И тут я поняла. Не может такой активный, такой земной человек, как Маргарита, отчаяться в жизни. Трудно себе представить, чтобы она не сумела до сих пор избавиться от плода — если ей того хотелось. Нелегально, переехав в другую страну, где это разрешено. А если мои заключения верны…
— Дирги — это плавильный котёл, — произнесла я медленно. — Реинкарнация своего рода. Возможность для вашей дочери родиться чистой.
— Дочери?
— У дирг-дью не может быть сыновей.
— У меня сын. Копия своего невольного производителя, где от меня — ничтожная часть. Это и добило меня под конец. А ведь и правда. Я не учла обстоятельства, но оно послужит к лучшему. Под конец была одна мысль в голове: с женщиной, с медиком — куда легче говорить и делать.
Мы помолчали. Потом Маргарита произнесла:
— Довольно с меня, пожалуй. Вы узнали всё, что вам было интересно? Тогда, может быть, пойдём обратно: кстати, ознакомитесь с бумагами.
В доме я постановила конкретно изменить роли.
— Готова подождать, пока вы примете душ, — сказала я. — Но недолго и не слишком горячий: не вздумайте греться до малинового звона, как в финской бане. Можете принять простой анальгетик. Если вы полагаетесь на мои эндорфины — зря, они могут повредить стволовым клеткам и прочему. Ситуация близка к патологическим родам, когда из двоих выживает один.

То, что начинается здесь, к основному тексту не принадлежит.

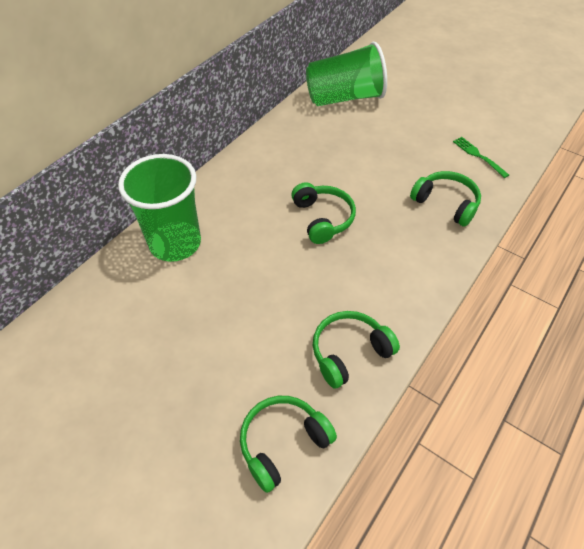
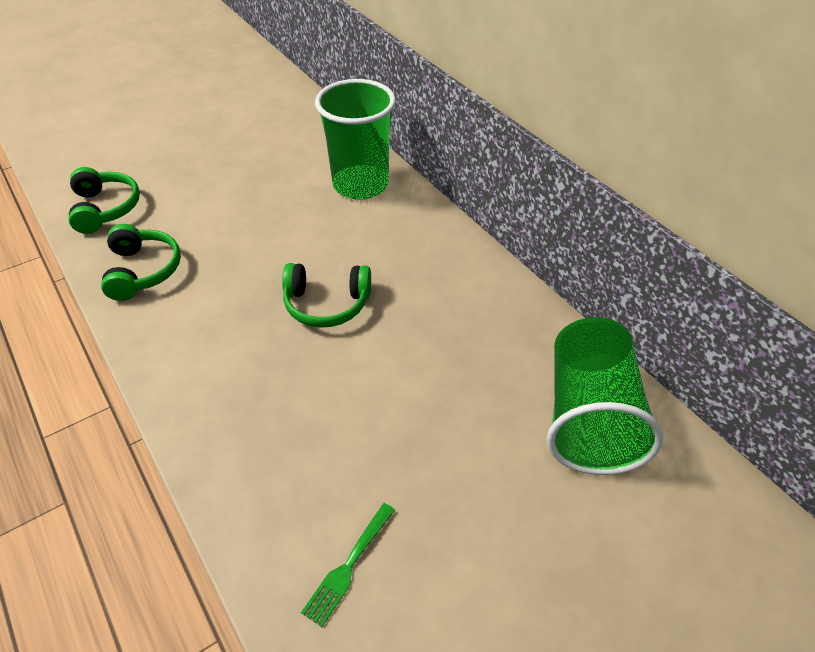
camera: 110 degrees right, 5 degrees down
green headphones [410,171,481,227] -> none
green fork [453,137,509,178] -> green fork turned 135 degrees clockwise [301,503,395,627]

Это было двойным преувеличением. При изъятии мы причиняем вполне терпимую неприятность, только вот нашим донорам также полагается бонус. И брать материал придётся как от матери, так и от дитяти — это сложно до чрезвычайности, как физически, так и психологически. На такое не решится ни один сколько-либо разумный дирг, уж я такое по себе знаю. Сознательно мы никогда на это не идём: один заказ — одно целостное существо, и точка. Закрываем глаза на реальность? Возможно.
(Как часто вы режете курицу с десятком разновеликих яиц внутри? И потрошите икряную белугу? Ах, вы не сельский житель и не браконьер?)
Рита вышла из ванной, накинув на плечи лёгкий халат. И босиком. Кусок мяса, завёрнутый в полупрозрачную плёнку. Толстуха, похожая на тесто, вышедшее из опары. Допотопный знак плодородия, выкопанный из троглодитской захоронки. Эти чувства промелькнули и ушли, сменившись лихорадкой, что сотрясла меня от мозга до кончиков пальцев. Всех двадцати.
— Что дальше-то делать, девочка? — заговорила она первой.
Но я уже подхватила её на руки и уложила рядом с собой на вымытый до блеска пол.